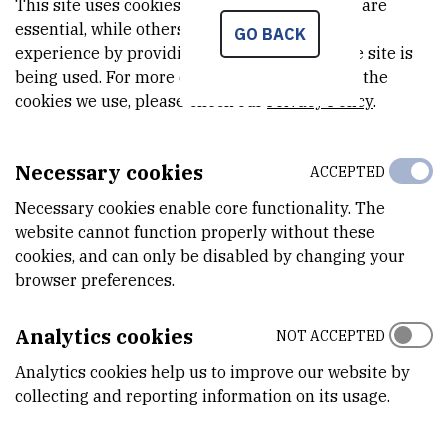
Dec 31st 2011
This site uses cookies.. Some of these cookies are
essential, while others help us improve your
GO BACK
experience by providing insights into how the site is
being used. For more detailed information on the
STATUS
cookies we use, please check our
Privacy Policy
.
Done
Necessary cookies
ACCEPTED
Necessary cookies enable core functionality. The
PRINCIPAL INVESTIGATOR
website cannot function properly without these
cookies, and can only be disabled by changing your
E
T
browser preferences.
Analytics cookies
NOT ACCEPTED
Emin
Teskeredžić
,
dr. sc.
Analytics cookies help us to improve our website by
Emin.Tekserdzic@irb.hr
collecting and reporting information on its usage.
Monitoring fish diseases in both farmed and wild population in sea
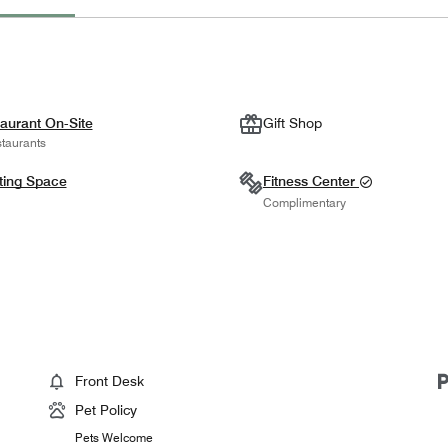
aurant On-Site
Gift Shop
taurants
ting Space
Fitness Center
Complimentary
Front Desk
Pet Policy
Pets Welcome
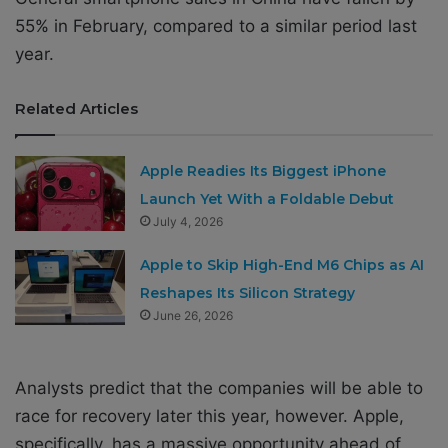
55% in February, compared to a similar period last
year.
Related Articles
Apple Readies Its Biggest iPhone
Launch Yet With a Foldable Debut
July 4, 2026
Apple to Skip High-End M6 Chips as AI
Reshapes Its Silicon Strategy
June 26, 2026
Analysts predict that the companies will be able to
race for recovery later this year, however. Apple,
specifically, has a massive opportunity ahead of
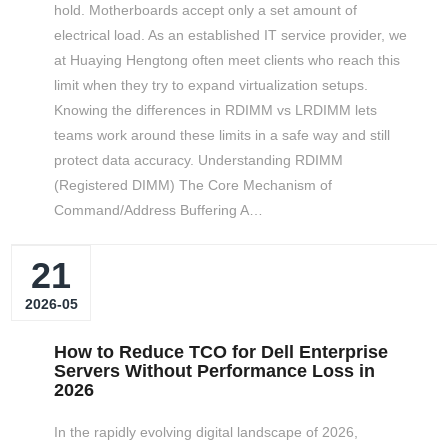
hold. Motherboards accept only a set amount of
electrical load. As an established IT service provider, we
at Huaying Hengtong often meet clients who reach this
limit when they try to expand virtualization setups.
Knowing the differences in RDIMM vs LRDIMM lets
teams work around these limits in a safe way and still
protect data accuracy. Understanding RDIMM
(Registered DIMM) The Core Mechanism of
Command/Address Buffering A…
21
2026-05
How to Reduce TCO for Dell Enterprise
Servers Without Performance Loss in
2026
In the rapidly evolving digital landscape of 2026,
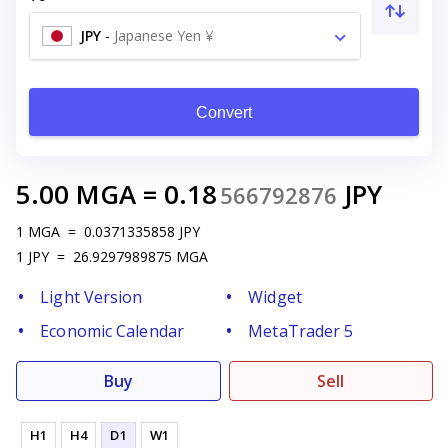
JPY
-
Japanese Yen ¥
Convert
5.00
MGA
=
0.18
JPY
566792876
1
MGA
=
0.0371335858
JPY
1
JPY
=
26.9297989875
MGA
Light Version
Widget
Economic Calendar
MetaTrader 5
Buy
Sell
H1
H4
D1
W1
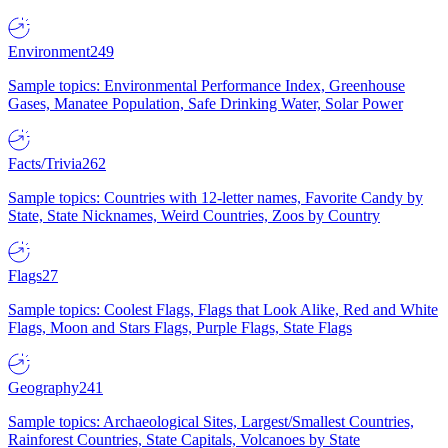
Environment
249
Sample topics: Environmental Performance Index, Greenhouse
Gases, Manatee Population, Safe Drinking Water, Solar Power
Facts/Trivia
262
Sample topics: Countries with 12-letter names, Favorite Candy by
State, State Nicknames, Weird Countries, Zoos by Country
Flags
27
Sample topics: Coolest Flags, Flags that Look Alike, Red and White
Flags, Moon and Stars Flags, Purple Flags, State Flags
Geography
241
Sample topics: Archaeological Sites, Largest/Smallest Countries,
Rainforest Countries, State Capitals, Volcanoes by State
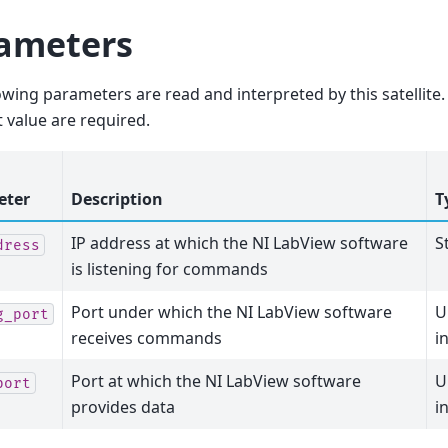
ameters
owing parameters are read and interpreted by this satellit
t value are required.
eter
Description
T
IP address at which the NI LabView software
S
dress
is listening for commands
Port under which the NI LabView software
U
g_port
receives commands
i
Port at which the NI LabView software
U
port
provides data
i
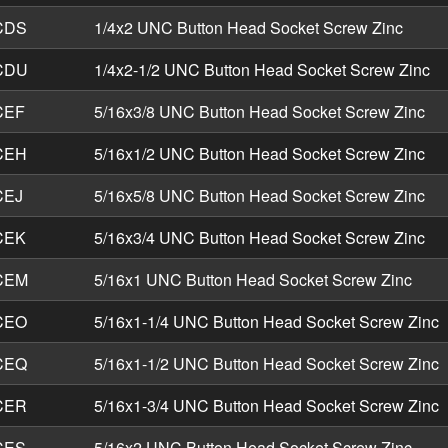
CDS
1/4x2 UNC Button Head Socket Screw Zinc
CDU
1/4x2-1/2 UNC Button Head Socket Screw Zinc
CEF
5/16x3/8 UNC Button Head Socket Screw Zinc
CEH
5/16x1/2 UNC Button Head Socket Screw Zinc
CEJ
5/16x5/8 UNC Button Head Socket Screw Zinc
CEK
5/16x3/4 UNC Button Head Socket Screw Zinc
CEM
5/16x1 UNC Button Head Socket Screw Zinc
CEO
5/16x1-1/4 UNC Button Head Socket Screw Zinc
CEQ
5/16x1-1/2 UNC Button Head Socket Screw Zinc
CER
5/16x1-3/4 UNC Button Head Socket Screw Zinc
CES
5/16x2 UNC Button Head Socket Screw Zinc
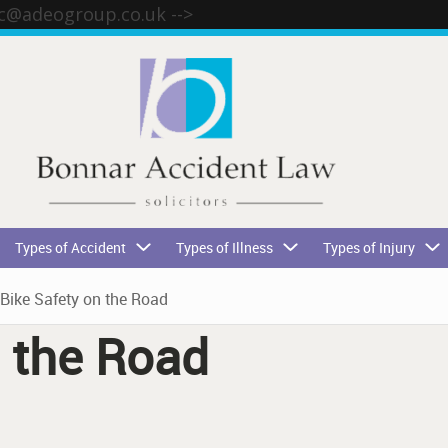
tc@adeogroup.co.uk
-->
Types of Accident
Types of Illness
Types of Injury
Bike Safety on the Road
n the Road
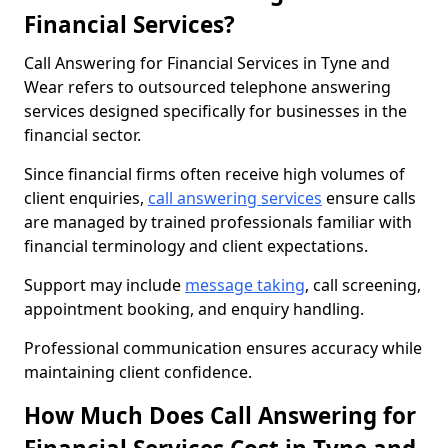
Financial Services?
Call Answering for Financial Services in Tyne and
Wear refers to outsourced telephone answering
services designed specifically for businesses in the
financial sector.
Since financial firms often receive high volumes of
client enquiries,
call answering services
ensure calls
are managed by trained professionals familiar with
financial terminology and client expectations.
Support may include
message taking
, call screening,
appointment booking, and enquiry handling.
Professional communication ensures accuracy while
maintaining client confidence.
How Much Does Call Answering for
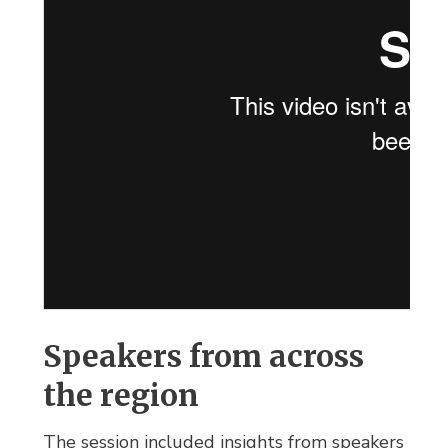
Speakers from across
the region
The session included insights from speakers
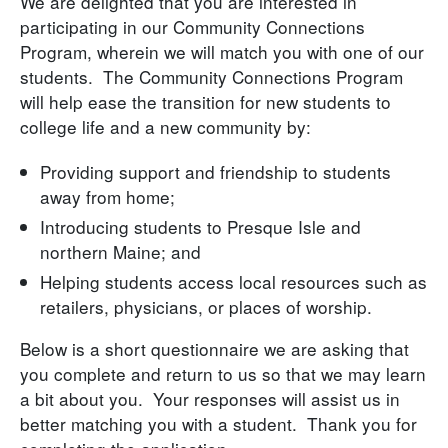
We are delighted that you are interested in
participating in our Community Connections
Program, wherein we will match you with one of our
students. The Community Connections Program
will help ease the transition for new students to
college life and a new community by:
Providing support and friendship to students
away from home;
Introducing students to Presque Isle and
northern Maine; and
Helping students access local resources such as
retailers, physicians, or places of worship.
Below is a short questionnaire we are asking that
you complete and return to us so that we may learn
a bit about you. Your responses will assist us in
better matching you with a student. Thank you for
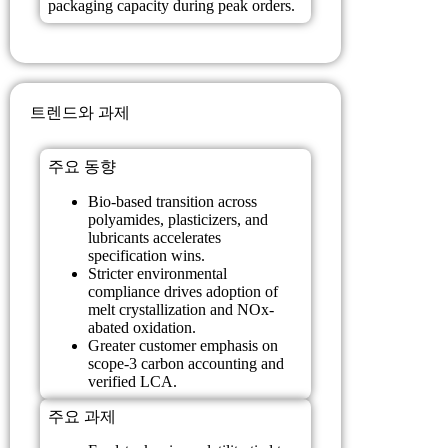
packaging capacity during peak orders.
트렌드와 과제
주요 동향
Bio-based transition across
polyamides, plasticizers, and
lubricants accelerates
specification wins.
Stricter environmental
compliance drives adoption of
melt crystallization and NOx-
abated oxidation.
Greater customer emphasis on
scope-3 carbon accounting and
verified LCA.
주요 과제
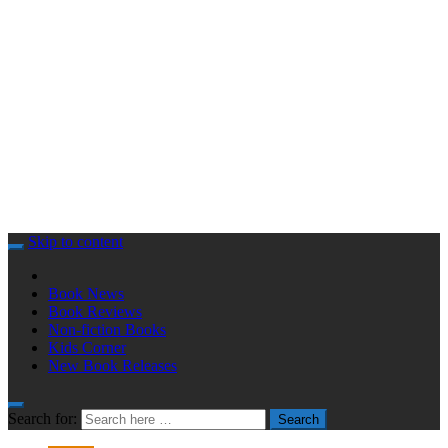
Skip to content
Book News
Book Reviews
Non-fiction Books
Kids Corner
New Book Releases
Search for:
Search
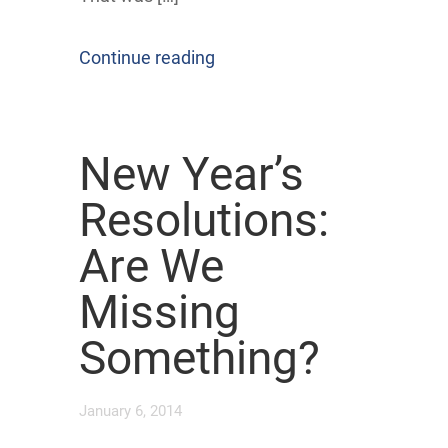
Continue reading
New Year’s
Resolutions:
Are We
Missing
Something?
January 6, 2014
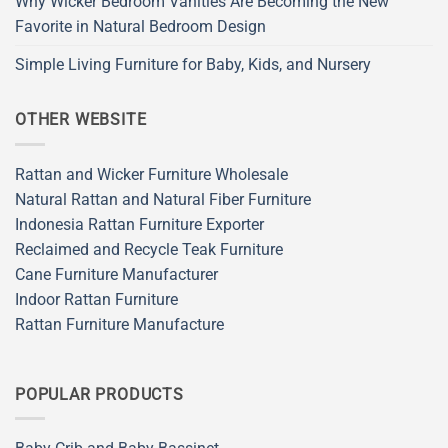
Why Wicker Bedroom Vanities Are Becoming the New
Favorite in Natural Bedroom Design
Simple Living Furniture for Baby, Kids, and Nursery
OTHER WEBSITE
Rattan and Wicker Furniture Wholesale
Natural Rattan and Natural Fiber Furniture
Indonesia Rattan Furniture Exporter
Reclaimed and Recycle Teak Furniture
Cane Furniture Manufacturer
Indoor Rattan Furniture
Rattan Furniture Manufacture
POPULAR PRODUCTS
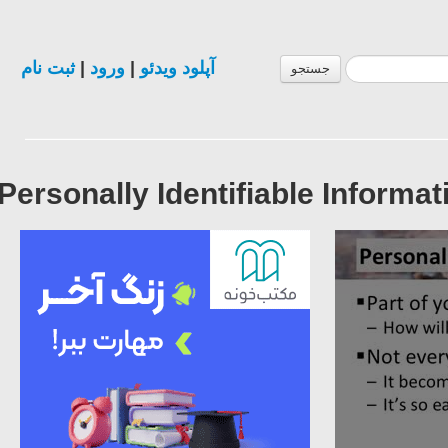
ثبت نام
|
ورود
|
آپلود ویدئو
جستجو
Personally Identifiable Informa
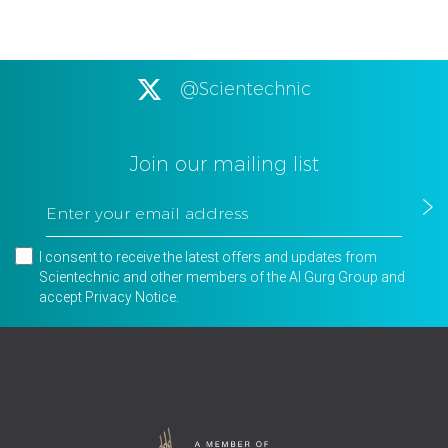
@Scientechnic
Join our mailing list
I consent to receive the latest offers and updates from
Scientechnic and other members of the Al Gurg Group and
accept
Privacy Notice
.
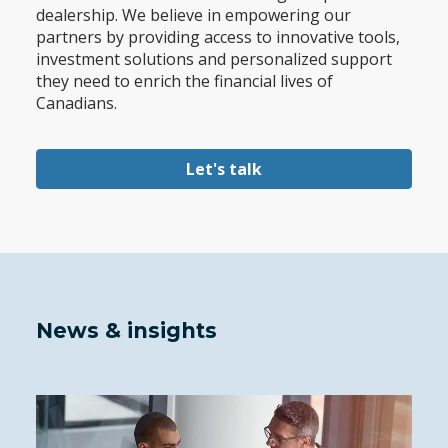
dealership. We believe in empowering our
partners by providing access to innovative tools,
investment solutions and personalized support
they need to enrich the financial lives of
Canadians.
Let's talk
News & insights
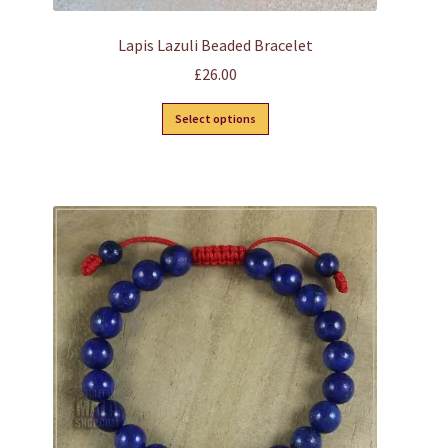
Lapis Lazuli Beaded Bracelet
£
26.00
This
Select options
product
has
multiple
variants.
The
options
may
be
chosen
on
the
product
page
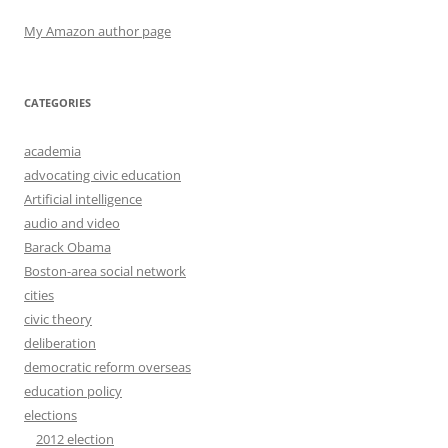
My Amazon author page
CATEGORIES
academia
advocating civic education
Artificial intelligence
audio and video
Barack Obama
Boston-area social network
cities
civic theory
deliberation
democratic reform overseas
education policy
elections
2012 election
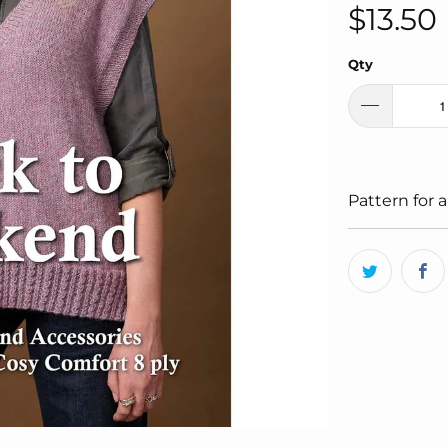
$13.50
Qty
Pattern for a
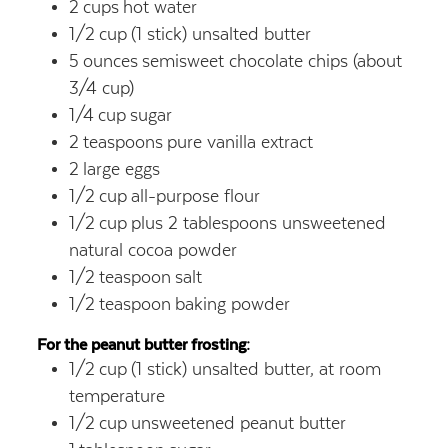
2
cups
hot water
1/2
cup
(1 stick) unsalted butter
5
ounces
semisweet chocolate chips (about
3/4 cup)
1/4
cup
sugar
2
teaspoons
pure vanilla extract
2
large eggs
1/2
cup
all-purpose flour
1/2
cup
plus 2 tablespoons unsweetened
natural cocoa powder
1/2
teaspoon
salt
1/2
teaspoon
baking powder
For the peanut butter frosting:
1/2
cup
(1 stick) unsalted butter, at room
temperature
1/2
cup
unsweetened peanut butter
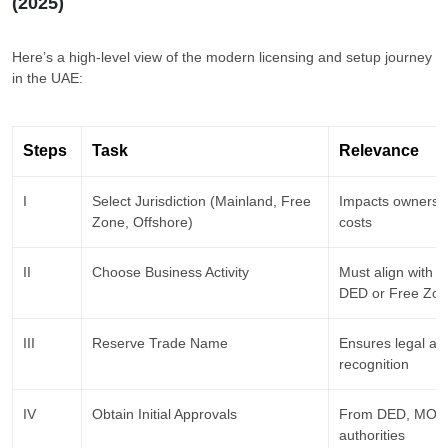
(2025)
Here’s a high-level view of the modern licensing and setup journey
in the UAE:
Steps
Task
Relevance
I
Select Jurisdiction (Mainland, Free
Impacts ownershi
Zone, Offshore)
costs
II
Choose Business Activity
Must align with ap
DED or Free Zo
III
Reserve Trade Name
Ensures legal ava
recognition
IV
Obtain Initial Approvals
From DED, MOE, 
authorities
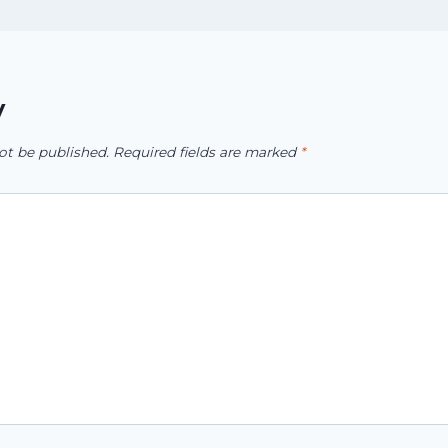
y
ot be published.
Required fields are marked
*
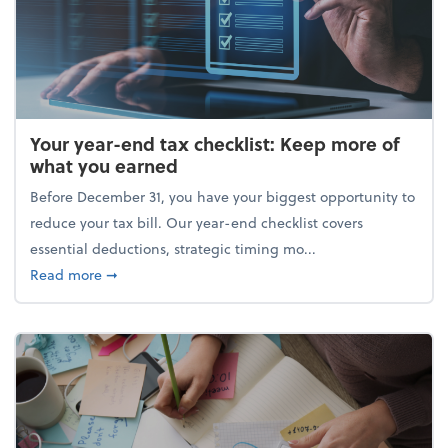
Your year-end tax checklist: Keep more of
what you earned
Before December 31, you have your biggest opportunity to
reduce your tax bill. Our year-end checklist covers
essential deductions, strategic timing mo...
about Your year-end tax checklist: Keep more of w
Read more
➞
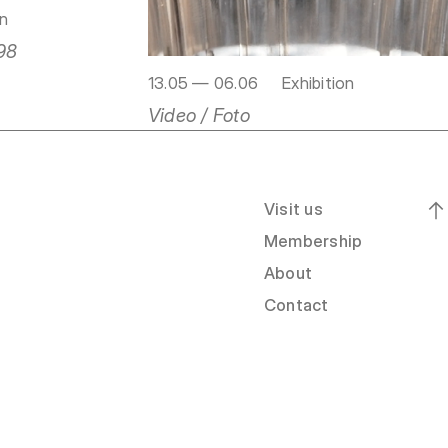
on
98
13.05 — 06.06
Exhibition
Video / Foto
Visit us
Membership
About
Contact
************
## Activity
In the entries above, find each line with "education" and copy it.

## Result of the exercise
advocating civic education
education policy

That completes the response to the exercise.